Portions of this are taken directly from Three Things I've Learned About Bayes' Rule.
One time, someone asked me what my name was. I said, “Mark Xu.” Afterward, they probably believed my name was “Mark Xu.” I’m guessing they would have happily accepted a bet at 20:1 odds that my driver’s license would say “Mark Xu” on it.
The prior odds that someone’s name is “Mark Xu” are generously 1:1,000,000. Posterior odds of 20:1 implies that the odds ratio of me saying “Mark Xu” is 20,000,000:1, or roughly 24 bits of evidence. That’s a lot of evidence.
Seeing a Wikipedia page say “X is the capital of Y” is tremendous evidence that X is the capital of Y. Someone telling you “I can juggle” is massive evidence that they can juggle. Putting an expression into Mathematica and getting Z is enormous evidence that the expression evaluates to Z. Vast odds ratios lurk behind many encounters.
One implication of the Efficient Market Hypothesis (EMH) is that is it difficult to make money on the stock market. Generously, maybe only the top 1% of traders will be profitable. How difficult is it to get into the top 1% of traders? To be 50% sure you're in the top 1%, you only need 200:1 evidence. This seemingly large odds ratio might be easy to get.
On average, people are overconfident, but 12% aren't. It only takes 50:1 evidence to conclude you are much less overconfident than average. An hour or so of calibration training and the resulting calibration plots might be enough.
Running through Bayes’ Rule explicitly might produce a bias towards middling values. Extraordinary claims require extraordinary evidence, but extraordinary evidence might be more common than you think.
More Facebook discussion of this post:
___________________________
Satvik Beri: I think Bayes' Theorem is extremely hard to apply usefully, to the point that I rarely use it at all despite working in data science.
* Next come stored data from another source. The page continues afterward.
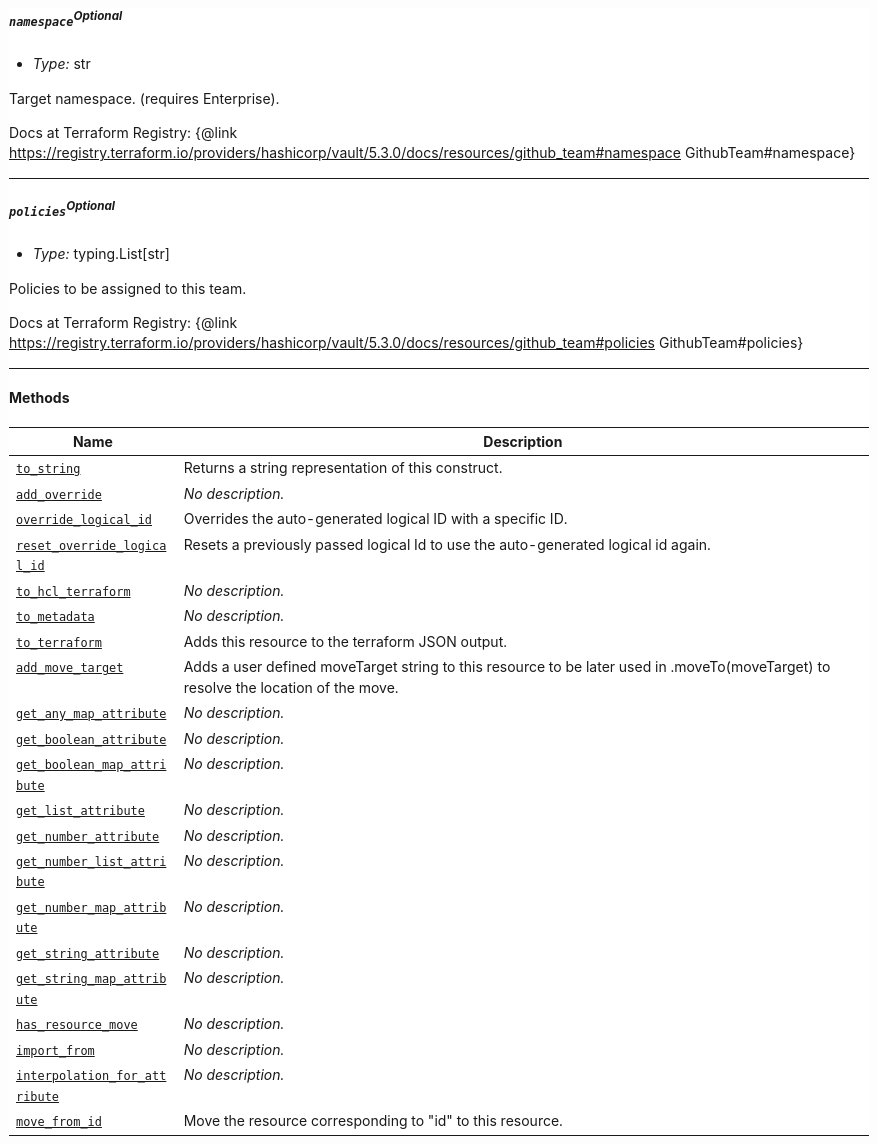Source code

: 
##### `namespace`<sup>Optional</sup> <a name="namespace" id="@cdktf/provider-vault.githubTeam.GithubTeam.Initializer.parameter.namespace"></a>

- *Type:* str

Target namespace. (requires Enterprise).

Docs at Terraform Registry: {@link https://registry.terraform.io/providers/hashicorp/vault/5.3.0/docs/resources/github_team#namespace GithubTeam#namespace}

---

##### `policies`<sup>Optional</sup> <a name="policies" id="@cdktf/provider-vault.githubTeam.GithubTeam.Initializer.parameter.policies"></a>

- *Type:* typing.List[str]

Policies to be assigned to this team.

Docs at Terraform Registry: {@link https://registry.terraform.io/providers/hashicorp/vault/5.3.0/docs/resources/github_team#policies GithubTeam#policies}

---

#### Methods <a name="Methods" id="Methods"></a>

| **Name** | **Description** |
| --- | --- |
| <code><a href="#@cdktf/provider-vault.githubTeam.GithubTeam.toString">to_string</a></code> | Returns a string representation of this construct. |
| <code><a href="#@cdktf/provider-vault.githubTeam.GithubTeam.addOverride">add_override</a></code> | *No description.* |
| <code><a href="#@cdktf/provider-vault.githubTeam.GithubTeam.overrideLogicalId">override_logical_id</a></code> | Overrides the auto-generated logical ID with a specific ID. |
| <code><a href="#@cdktf/provider-vault.githubTeam.GithubTeam.resetOverrideLogicalId">reset_override_logical_id</a></code> | Resets a previously passed logical Id to use the auto-generated logical id again. |
| <code><a href="#@cdktf/provider-vault.githubTeam.GithubTeam.toHclTerraform">to_hcl_terraform</a></code> | *No description.* |
| <code><a href="#@cdktf/provider-vault.githubTeam.GithubTeam.toMetadata">to_metadata</a></code> | *No description.* |
| <code><a href="#@cdktf/provider-vault.githubTeam.GithubTeam.toTerraform">to_terraform</a></code> | Adds this resource to the terraform JSON output. |
| <code><a href="#@cdktf/provider-vault.githubTeam.GithubTeam.addMoveTarget">add_move_target</a></code> | Adds a user defined moveTarget string to this resource to be later used in .moveTo(moveTarget) to resolve the location of the move. |
| <code><a href="#@cdktf/provider-vault.githubTeam.GithubTeam.getAnyMapAttribute">get_any_map_attribute</a></code> | *No description.* |
| <code><a href="#@cdktf/provider-vault.githubTeam.GithubTeam.getBooleanAttribute">get_boolean_attribute</a></code> | *No description.* |
| <code><a href="#@cdktf/provider-vault.githubTeam.GithubTeam.getBooleanMapAttribute">get_boolean_map_attribute</a></code> | *No description.* |
| <code><a href="#@cdktf/provider-vault.githubTeam.GithubTeam.getListAttribute">get_list_attribute</a></code> | *No description.* |
| <code><a href="#@cdktf/provider-vault.githubTeam.GithubTeam.getNumberAttribute">get_number_attribute</a></code> | *No description.* |
| <code><a href="#@cdktf/provider-vault.githubTeam.GithubTeam.getNumberListAttribute">get_number_list_attribute</a></code> | *No description.* |
| <code><a href="#@cdktf/provider-vault.githubTeam.GithubTeam.getNumberMapAttribute">get_number_map_attribute</a></code> | *No description.* |
| <code><a href="#@cdktf/provider-vault.githubTeam.GithubTeam.getStringAttribute">get_string_attribute</a></code> | *No description.* |
| <code><a href="#@cdktf/provider-vault.githubTeam.GithubTeam.getStringMapAttribute">get_string_map_attribute</a></code> | *No description.* |
| <code><a href="#@cdktf/provider-vault.githubTeam.GithubTeam.hasResourceMove">has_resource_move</a></code> | *No description.* |
| <code><a href="#@cdktf/provider-vault.githubTeam.GithubTeam.importFrom">import_from</a></code> | *No description.* |
| <code><a href="#@cdktf/provider-vault.githubTeam.GithubTeam.interpolationForAttribute">interpolation_for_attribute</a></code> | *No description.* |
| <code><a href="#@cdktf/provider-vault.githubTeam.GithubTeam.moveFromId">move_from_id</a></code> | Move the resource corresponding to "id" to this resource. |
A major problem that leads people to be underconfident is the temptation to round down evidence to reasonable odds, like the post mentions. A major problem that leads people to be overconfident is applying lots of small pieces of information while discounting the correlations between them.
A comment [on LessWrong] mentions that if you have excellent returns for a year, that's strong evidence you're a top 1% trader. That's not really true, the market tends to move in regimes for long periods of time, so a strategy that works well for a year is pretty likely to have average performance the next year. Studies on hedge fund managers have found it is extremely difficult to find consistent outperformers, e.g. 5-year performance on pretty much any metric is uncorrelated to the performance on that metric next year.
I didn’t say anything about what size/duration of returns would make you a top 1% trader.